Hearthstone: Kobolds & Catacombs

The game of the weekend has been Hearthstone. I had never played before, but I was lured by the advertisement of the latest update and the surety that I had a bunch of free bonuses from various Blizzard promos. The new content is Hearthstone’s take on rogue-likes. It is a series of eight battles against increasingly powerful NPC decks, where the player accumulates cards and upgrades as he progresses. Rogue-like elements include facing a variable cast of foes from a set list, variable foe stats based on which “level” you find them, picks from randomized loot bags, and picks from themed, randomly selected pools of cards.

The good is that the design addresses many of the issues seen in rogue-likes. Each upgrade is a pick from three upgrades, and while you may not have the best upgrades on the list, you do get a chance to customize your deck around your preferences or a common theme. The theming of the content is good, a mix of kobolds, adventurers, and monsters.

The bad is that it combines the low-skill play Hearthstone is known for, minus most of the deckbuilding aspect, plus the randomness and degree of fairness you have come to expect from rogue-likes. Some of the NPC decks are vastly harder than others, or vastly harder for some classes or decks. Draw one of those and you will probably lose. Sometimes you will get several upgrade options in a row that build on one another, or maybe none of your three picks fits well with what you have. You may get the perfect options to go with your passive upgrade or few to none that work with it. And then there is the usual trust in the Heart of the Cards that comes with CCGs. The new mode claims massive replayability, which is to say there are many random variations (of varying degrees of difficulty) when you have several layers of randomization.

This leads to unproductive forum discussions where some people got through on their first try and others are hitting walls, or someone tried twice in a row and lost early then got really far without any real change. When the game stacks random enemies that can appear at different levels against several classes that get random items and seven picks from random card sets, plus randomization in the cards and some cards with random effects, the results can be explained at best statistically. All that randomization can even out to the expected experience or something radically off the rails. It needs to work out eight times in a row for the player to clear the dungeon run; the first two or three are free, the last two or three are a bit of a roll of the dice even under perfect play, just from the way some NPC decks are hard counters to player decks.

The dungeon runs are not dependent on which cards you own. The cards are provided along the way (and not kept). This makes it a good way for new players to see the game and be on even footing with veterans, and to unlock the basic cards for each class. To the extent that Hearthstone can be skill-based, this is more skill-based than standard CCG play, minus most of the deck-building aspects. As someone new to the game, it seems more compelling than entertaining. It is very slick and nicely done, with the sort of predictably mediocre gameplay we have come to expect from MMO PvE. It seems like a fine game for decompressing after work or to play absently on a bus. I feel like I have already experienced most of what Hearthstone has to offer after a mix of dungeon runs and normal games over a weekend. I do not suspect it is meant to have deep gameplay for me to discover.

: Zubon

One thought on “Hearthstone: Kobolds & Catacombs”

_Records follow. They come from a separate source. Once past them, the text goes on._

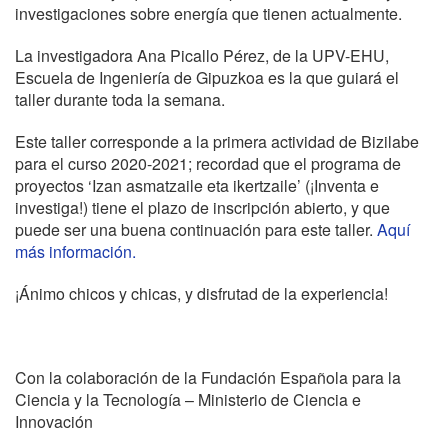
investigaciones sobre energía que tienen actualmente.
La investigadora Ana Picallo Pérez, de la UPV-EHU,
Escuela de Ingeniería de Gipuzkoa es la que guiará el
taller durante toda la semana.
Este taller corresponde a la primera actividad de Bizilabe
para el curso 2020-2021; recordad que el programa de
proyectos ‘Izan asmatzaile eta ikertzaile’ (¡Inventa e
investiga!) tiene el plazo de inscripción abierto, y que
puede ser una buena continuación para este taller.
Aquí
más información.
¡Ánimo chicos y chicas, y disfrutad de la experiencia!
Con la colaboración de la Fundación Española para la
Ciencia y la Tecnología – Ministerio de Ciencia e
Innovación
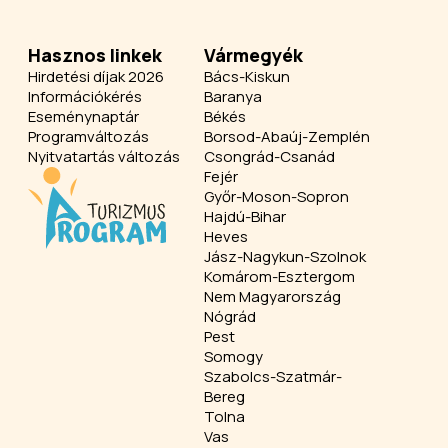
Hasznos linkek
Vármegyék
Hirdetési díjak 2026
Bács-Kiskun
Információkérés
Baranya
Eseménynaptár
Békés
Programváltozás
Borsod-Abaúj-Zemplén
Nyitvatartás változás
Csongrád-Csanád
Fejér
Győr-Moson-Sopron
Hajdú-Bihar
Heves
Jász-Nagykun-Szolnok
Komárom-Esztergom
Nem Magyarország
Nógrád
Pest
Somogy
Szabolcs-Szatmár-
Bereg
Tolna
Vas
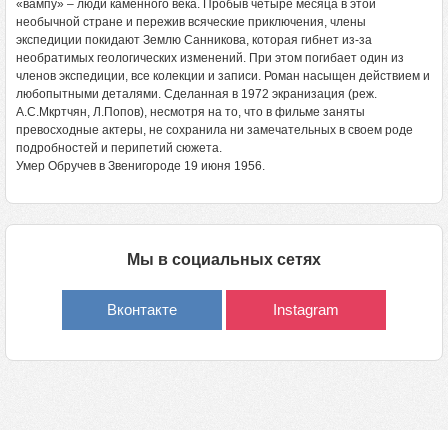
«вампу» – люди каменного века. Пробыв четыре месяца в этой
необычной стране и пережив всяческие приключения, члены
экспедиции покидают Землю Санникова, которая гибнет из-за
необратимых геологических изменений. При этом погибает один из
членов экспедиции, все колекции и записи. Роман насыщен действием и
любопытными деталями. Сделанная в 1972 экранизация (реж.
А.С.Мкртчян, Л.Попов), несмотря на то, что в фильме заняты
превосходные актеры, не сохранила ни замечательных в своем роде
подробностей и перипетий сюжета.
Умер Обручев в Звенигороде 19 июня 1956.
Мы в социальных сетях
Вконтакте
Instagram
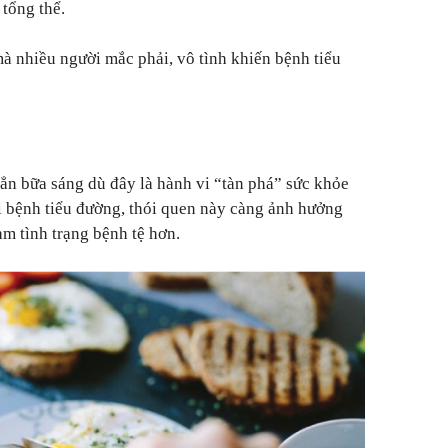
 tổng thể.
à nhiều người mắc phải, vô tình khiến bệnh tiểu
ẳn bữa sáng dù đây là hành vi “tàn phá” sức khỏe
ời bệnh tiểu đường, thói quen này càng ảnh hưởng
àm tình trạng bệnh tệ hơn.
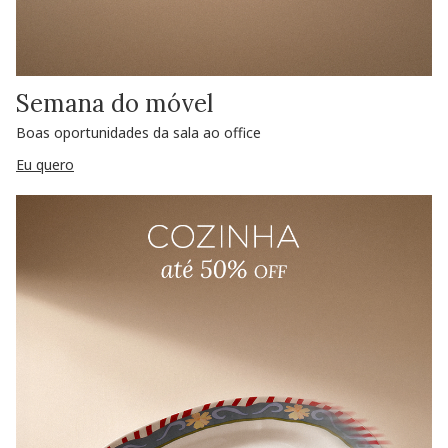
Semana do móvel
Boas oportunidades da sala ao office
Eu quero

  1. Definitely agree with the randomness, it really is random stacked on top of random stacked on top of random (with the random choices offered to add to your deck, then random bosses as opponents, and then all the usual luck of the draw).

    I’m finding it quite enjoyable, although I don’t expect it will last that long before I tire of it. It’s probably more appealing to players who don’t have a good collection and thus find regular PvP Hearthstone more frustrating.

    The question is, will it keep me engrossed long enough to beat a run on all nine classes and get the card back? So far I’ve only managed two, Shaman and Druid.